The information system for storing and handling state secrets is classified information system, which is protected at different levels according to the classification, and its security and confidentiality management is implemented in accordance with relevant state secrecy laws, regulations and standards. Article 3 The public security organs of provinces, cities and counties (including county-level cities and districts, the same below) are responsible for the security management of information systems.
National security, telecommunications, security, password management and other departments, within the scope of their respective duties, do a good job in information system security management. Article 4 Information system operators and users shall ensure the safety of computers and their related and supporting equipment and facilities (including networks), the operating environment and information security, and maintain the safe operation of information systems. Article 5 No organization or individual may commit acts that endanger the security of information systems, engage in activities that endanger national security, social order and public interests by using information systems, or infringe upon the legitimate rights and interests of citizens, legal persons and other organizations. Sixth provincial public security organs and provincial telecommunications authorities shall establish a work coordination mechanism and improve information security measures. The relevant administrative departments shall cooperate with the public security organs to do a good job in punishing illegal crimes that endanger the security of information systems. Chapter II Security Level Protection Article 7 Information systems shall implement a security level protection system. According to the importance of information systems and the degree of harm to national security, social order, public interests and the legitimate rights and interests of citizens, legal persons and other organizations, information systems are divided into the following five levels:
(a) the information system is damaged, which will harm the legitimate rights and interests of citizens, legal persons and other organizations, but will not harm national security, social order and public interests, which is the first level;
(two) the information system is damaged, which will cause serious damage to the legitimate rights and interests of citizens, legal persons and other organizations, or damage to social order and public interests, but does not endanger national security, which is the second level;
(3) If the information system is destroyed, it will cause serious damage to social order and public interests, or damage to national security, which is the third level;
(four) the information system is destroyed, which will cause particularly serious damage to social order and public interests, or cause serious damage to national security, which is the fourth level;
(five) after the information system is destroyed, it will cause particularly serious damage to national security, which is the fifth level. Article 8 Information system operators and users shall determine the information system security protection level according to the national information system security level protection management norms and technical standards, and follow the principles of independent classification, independent protection and performance of obligations and responsibilities.
Information systems that operate across provinces or across the country in a unified network can be determined by the competent departments of the information system operating and using units. Article 9 Operators and users of information systems shall establish a security management system, implement technical measures for security protection, and determine responsible institutions and personnel in accordance with the relevant technical specifications of national information system security level protection. Article 10 Units operating and using information systems shall determine the security protection level of information systems at the planning and design stage, and at the same time build security facilities that meet the requirements of security protection level, and use technical products that meet the relevant provisions of the state and can meet the requirements of security protection level.

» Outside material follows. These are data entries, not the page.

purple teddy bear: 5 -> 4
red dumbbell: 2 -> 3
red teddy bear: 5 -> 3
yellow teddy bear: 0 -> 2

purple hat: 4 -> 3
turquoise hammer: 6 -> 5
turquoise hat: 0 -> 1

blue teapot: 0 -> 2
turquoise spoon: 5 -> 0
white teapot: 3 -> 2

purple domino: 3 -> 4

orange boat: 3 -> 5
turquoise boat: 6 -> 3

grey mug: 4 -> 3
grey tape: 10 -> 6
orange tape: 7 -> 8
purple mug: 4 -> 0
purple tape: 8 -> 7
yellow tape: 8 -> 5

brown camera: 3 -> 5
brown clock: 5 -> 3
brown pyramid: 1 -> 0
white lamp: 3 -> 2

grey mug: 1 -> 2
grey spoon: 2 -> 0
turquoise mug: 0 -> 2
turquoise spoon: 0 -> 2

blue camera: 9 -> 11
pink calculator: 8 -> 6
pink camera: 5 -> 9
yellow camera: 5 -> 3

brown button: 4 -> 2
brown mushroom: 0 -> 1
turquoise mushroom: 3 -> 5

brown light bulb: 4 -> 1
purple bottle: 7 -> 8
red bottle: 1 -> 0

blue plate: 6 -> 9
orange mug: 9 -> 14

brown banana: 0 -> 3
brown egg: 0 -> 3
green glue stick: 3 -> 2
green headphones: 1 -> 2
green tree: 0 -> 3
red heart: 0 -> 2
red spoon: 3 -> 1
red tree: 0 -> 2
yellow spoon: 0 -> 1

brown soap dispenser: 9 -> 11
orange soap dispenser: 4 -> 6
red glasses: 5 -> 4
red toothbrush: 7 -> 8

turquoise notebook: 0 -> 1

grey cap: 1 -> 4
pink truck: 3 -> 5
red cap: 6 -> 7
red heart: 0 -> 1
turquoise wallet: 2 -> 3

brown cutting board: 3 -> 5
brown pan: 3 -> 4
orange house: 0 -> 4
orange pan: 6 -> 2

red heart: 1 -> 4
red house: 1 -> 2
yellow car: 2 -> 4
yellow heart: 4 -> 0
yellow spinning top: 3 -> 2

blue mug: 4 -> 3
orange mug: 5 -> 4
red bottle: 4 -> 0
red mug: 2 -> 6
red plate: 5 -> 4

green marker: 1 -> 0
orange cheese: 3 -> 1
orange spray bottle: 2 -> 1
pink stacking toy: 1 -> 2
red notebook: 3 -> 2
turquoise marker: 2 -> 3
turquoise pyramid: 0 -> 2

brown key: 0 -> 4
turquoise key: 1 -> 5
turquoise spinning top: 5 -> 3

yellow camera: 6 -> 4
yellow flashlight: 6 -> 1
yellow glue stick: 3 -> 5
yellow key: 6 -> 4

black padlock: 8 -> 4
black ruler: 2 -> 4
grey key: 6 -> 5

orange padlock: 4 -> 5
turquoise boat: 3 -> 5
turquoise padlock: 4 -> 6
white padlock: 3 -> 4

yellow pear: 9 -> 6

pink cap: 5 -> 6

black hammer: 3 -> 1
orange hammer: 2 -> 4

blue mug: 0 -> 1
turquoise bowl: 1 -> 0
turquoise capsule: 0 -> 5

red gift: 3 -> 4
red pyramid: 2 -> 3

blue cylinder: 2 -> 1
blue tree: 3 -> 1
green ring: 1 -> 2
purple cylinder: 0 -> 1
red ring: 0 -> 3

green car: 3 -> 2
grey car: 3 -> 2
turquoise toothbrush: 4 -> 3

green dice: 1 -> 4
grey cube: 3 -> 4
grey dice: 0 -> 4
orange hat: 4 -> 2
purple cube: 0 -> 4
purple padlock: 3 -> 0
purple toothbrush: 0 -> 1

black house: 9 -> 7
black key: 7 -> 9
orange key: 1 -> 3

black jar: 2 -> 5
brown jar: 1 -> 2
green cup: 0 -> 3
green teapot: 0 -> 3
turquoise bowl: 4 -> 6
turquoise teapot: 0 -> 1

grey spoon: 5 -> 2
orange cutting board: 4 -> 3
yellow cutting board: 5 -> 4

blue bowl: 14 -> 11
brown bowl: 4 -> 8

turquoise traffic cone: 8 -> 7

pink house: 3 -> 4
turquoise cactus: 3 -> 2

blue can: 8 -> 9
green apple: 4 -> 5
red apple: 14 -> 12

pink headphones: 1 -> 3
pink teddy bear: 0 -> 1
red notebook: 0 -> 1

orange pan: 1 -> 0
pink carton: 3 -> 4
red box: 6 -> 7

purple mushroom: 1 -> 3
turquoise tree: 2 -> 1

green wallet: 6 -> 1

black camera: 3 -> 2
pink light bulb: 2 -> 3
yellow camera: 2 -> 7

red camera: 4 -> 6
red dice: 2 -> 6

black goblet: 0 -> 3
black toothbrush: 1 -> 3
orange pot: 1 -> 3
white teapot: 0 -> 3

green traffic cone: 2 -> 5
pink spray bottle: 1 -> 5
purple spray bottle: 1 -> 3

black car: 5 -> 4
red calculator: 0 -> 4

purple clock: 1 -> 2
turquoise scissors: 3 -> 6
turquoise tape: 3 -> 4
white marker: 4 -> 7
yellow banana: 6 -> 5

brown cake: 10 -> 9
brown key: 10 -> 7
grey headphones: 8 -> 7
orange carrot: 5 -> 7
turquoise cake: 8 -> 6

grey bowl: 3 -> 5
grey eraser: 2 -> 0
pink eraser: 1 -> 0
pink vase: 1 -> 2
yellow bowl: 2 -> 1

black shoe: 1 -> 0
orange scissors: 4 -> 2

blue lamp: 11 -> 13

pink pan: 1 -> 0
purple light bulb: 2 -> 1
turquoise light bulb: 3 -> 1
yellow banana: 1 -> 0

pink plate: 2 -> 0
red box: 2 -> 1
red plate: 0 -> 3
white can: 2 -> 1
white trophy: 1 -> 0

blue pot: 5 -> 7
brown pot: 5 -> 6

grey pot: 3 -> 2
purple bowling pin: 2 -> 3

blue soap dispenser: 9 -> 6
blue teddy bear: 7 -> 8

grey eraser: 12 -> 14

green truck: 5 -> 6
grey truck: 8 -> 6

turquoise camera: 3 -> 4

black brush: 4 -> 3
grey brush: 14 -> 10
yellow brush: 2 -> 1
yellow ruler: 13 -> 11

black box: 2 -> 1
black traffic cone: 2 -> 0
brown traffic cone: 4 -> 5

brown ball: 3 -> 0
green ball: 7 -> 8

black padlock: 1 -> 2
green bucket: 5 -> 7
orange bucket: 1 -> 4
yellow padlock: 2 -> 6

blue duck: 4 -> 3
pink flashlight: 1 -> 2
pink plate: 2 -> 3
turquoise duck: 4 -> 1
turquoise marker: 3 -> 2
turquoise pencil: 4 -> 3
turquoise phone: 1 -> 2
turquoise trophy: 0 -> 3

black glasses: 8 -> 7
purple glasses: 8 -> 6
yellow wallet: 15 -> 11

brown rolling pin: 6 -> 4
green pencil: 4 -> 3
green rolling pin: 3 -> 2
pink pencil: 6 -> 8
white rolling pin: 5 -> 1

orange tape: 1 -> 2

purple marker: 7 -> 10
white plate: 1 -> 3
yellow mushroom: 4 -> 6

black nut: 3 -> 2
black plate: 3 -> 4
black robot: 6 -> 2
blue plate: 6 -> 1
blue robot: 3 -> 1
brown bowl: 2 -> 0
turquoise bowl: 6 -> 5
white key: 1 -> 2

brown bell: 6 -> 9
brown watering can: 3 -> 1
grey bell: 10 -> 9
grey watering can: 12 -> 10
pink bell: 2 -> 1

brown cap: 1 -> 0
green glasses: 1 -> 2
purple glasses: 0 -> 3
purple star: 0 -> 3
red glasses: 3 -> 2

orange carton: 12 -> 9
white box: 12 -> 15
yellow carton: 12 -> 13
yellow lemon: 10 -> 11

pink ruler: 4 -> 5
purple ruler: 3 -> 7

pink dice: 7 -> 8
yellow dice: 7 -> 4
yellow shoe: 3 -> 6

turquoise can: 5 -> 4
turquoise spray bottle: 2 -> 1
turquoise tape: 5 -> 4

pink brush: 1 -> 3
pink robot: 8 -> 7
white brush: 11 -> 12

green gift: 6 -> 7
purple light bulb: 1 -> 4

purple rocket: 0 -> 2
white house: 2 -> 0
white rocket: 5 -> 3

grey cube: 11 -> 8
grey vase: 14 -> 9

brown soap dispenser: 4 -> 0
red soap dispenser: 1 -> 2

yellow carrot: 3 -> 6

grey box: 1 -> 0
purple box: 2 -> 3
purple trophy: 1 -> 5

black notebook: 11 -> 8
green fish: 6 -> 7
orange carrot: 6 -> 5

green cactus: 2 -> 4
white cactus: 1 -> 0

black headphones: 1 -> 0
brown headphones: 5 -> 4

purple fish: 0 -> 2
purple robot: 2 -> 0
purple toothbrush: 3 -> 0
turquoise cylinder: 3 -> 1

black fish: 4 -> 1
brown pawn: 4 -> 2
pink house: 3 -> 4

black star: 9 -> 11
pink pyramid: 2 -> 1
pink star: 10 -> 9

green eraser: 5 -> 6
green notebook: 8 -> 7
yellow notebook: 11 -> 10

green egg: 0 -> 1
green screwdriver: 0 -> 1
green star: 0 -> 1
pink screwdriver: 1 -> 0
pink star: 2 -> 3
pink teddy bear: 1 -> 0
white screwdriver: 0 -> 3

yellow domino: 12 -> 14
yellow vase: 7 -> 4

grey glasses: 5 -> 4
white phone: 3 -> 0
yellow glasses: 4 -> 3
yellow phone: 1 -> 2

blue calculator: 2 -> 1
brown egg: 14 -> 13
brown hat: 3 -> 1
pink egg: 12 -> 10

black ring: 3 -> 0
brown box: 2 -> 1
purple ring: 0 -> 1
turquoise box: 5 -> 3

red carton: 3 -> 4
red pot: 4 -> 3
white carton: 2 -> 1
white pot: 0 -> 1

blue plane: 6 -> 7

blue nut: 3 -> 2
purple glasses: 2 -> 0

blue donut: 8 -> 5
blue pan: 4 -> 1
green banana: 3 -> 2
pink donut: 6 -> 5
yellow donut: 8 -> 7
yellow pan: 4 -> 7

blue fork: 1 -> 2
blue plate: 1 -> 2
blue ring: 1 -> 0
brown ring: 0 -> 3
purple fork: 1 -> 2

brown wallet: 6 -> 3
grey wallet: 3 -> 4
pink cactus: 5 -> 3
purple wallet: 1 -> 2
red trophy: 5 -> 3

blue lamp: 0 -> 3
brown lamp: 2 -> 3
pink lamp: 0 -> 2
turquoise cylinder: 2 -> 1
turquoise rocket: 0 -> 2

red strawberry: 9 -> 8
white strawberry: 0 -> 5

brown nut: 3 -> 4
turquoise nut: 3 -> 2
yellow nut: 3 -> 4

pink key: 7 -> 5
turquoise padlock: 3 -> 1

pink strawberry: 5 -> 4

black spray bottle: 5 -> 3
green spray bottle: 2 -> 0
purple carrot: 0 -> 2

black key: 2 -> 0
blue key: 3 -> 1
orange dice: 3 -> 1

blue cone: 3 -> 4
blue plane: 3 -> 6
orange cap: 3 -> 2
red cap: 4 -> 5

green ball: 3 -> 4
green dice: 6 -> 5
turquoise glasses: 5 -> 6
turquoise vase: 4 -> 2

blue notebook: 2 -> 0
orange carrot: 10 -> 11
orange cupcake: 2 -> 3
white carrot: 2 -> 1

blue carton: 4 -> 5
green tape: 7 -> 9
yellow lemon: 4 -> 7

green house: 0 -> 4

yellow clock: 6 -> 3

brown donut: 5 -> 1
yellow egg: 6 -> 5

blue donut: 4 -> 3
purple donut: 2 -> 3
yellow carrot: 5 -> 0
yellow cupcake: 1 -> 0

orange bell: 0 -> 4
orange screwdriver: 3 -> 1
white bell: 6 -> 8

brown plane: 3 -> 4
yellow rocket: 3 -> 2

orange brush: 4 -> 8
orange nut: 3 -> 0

Has been put into operation but does not meet the requirements of safety protection level, technical measures should be taken to remedy or rebuild. Eleventh in any of the following circumstances, the information system operation and use unit shall go to the local public security organ for the record:
(a) the information system that has been put into operation at or above the second level shall be filed with the municipal public security organ within thirty days after the level of security protection is determined; The newly-built information system above Grade II shall be filed with the municipal public security organ within thirty days after it is put into operation;
(2) Branch systems and information systems belonging to provincial units operating in a unified network across provinces or across the country shall be filed with the provincial public security organs by the provincial telecommunications authorities and provincial units, except that the superior departments in charge of provincial branches shall file with the relevant departments of the State Council;
(three) due to major changes in the information system structure, processing flow, service content, etc., the level of security protection has changed, and it should be re-filed with the public security organ that originally accepted the filing within 30 days from the date of the change.
The public security organ shall conduct an audit within ten working days from the date of receiving the filing materials. In line with the requirements of security level protection, the "Information System Security Level Protection Record Certificate" will be issued; Do not meet the requirements of security level protection, inform in writing and explain the reasons. Twelfth information system operators and users shall, in accordance with the relevant provisions of the state and technical standards, carry out information system security level protection assessment and self-examination.
The information system operation and use unit shall record the grade evaluation report for future reference, and at the same time file it with the public security organ that accepts the record.
Did not meet the requirements of security level protection, information system operation and use of units should be timely rectification.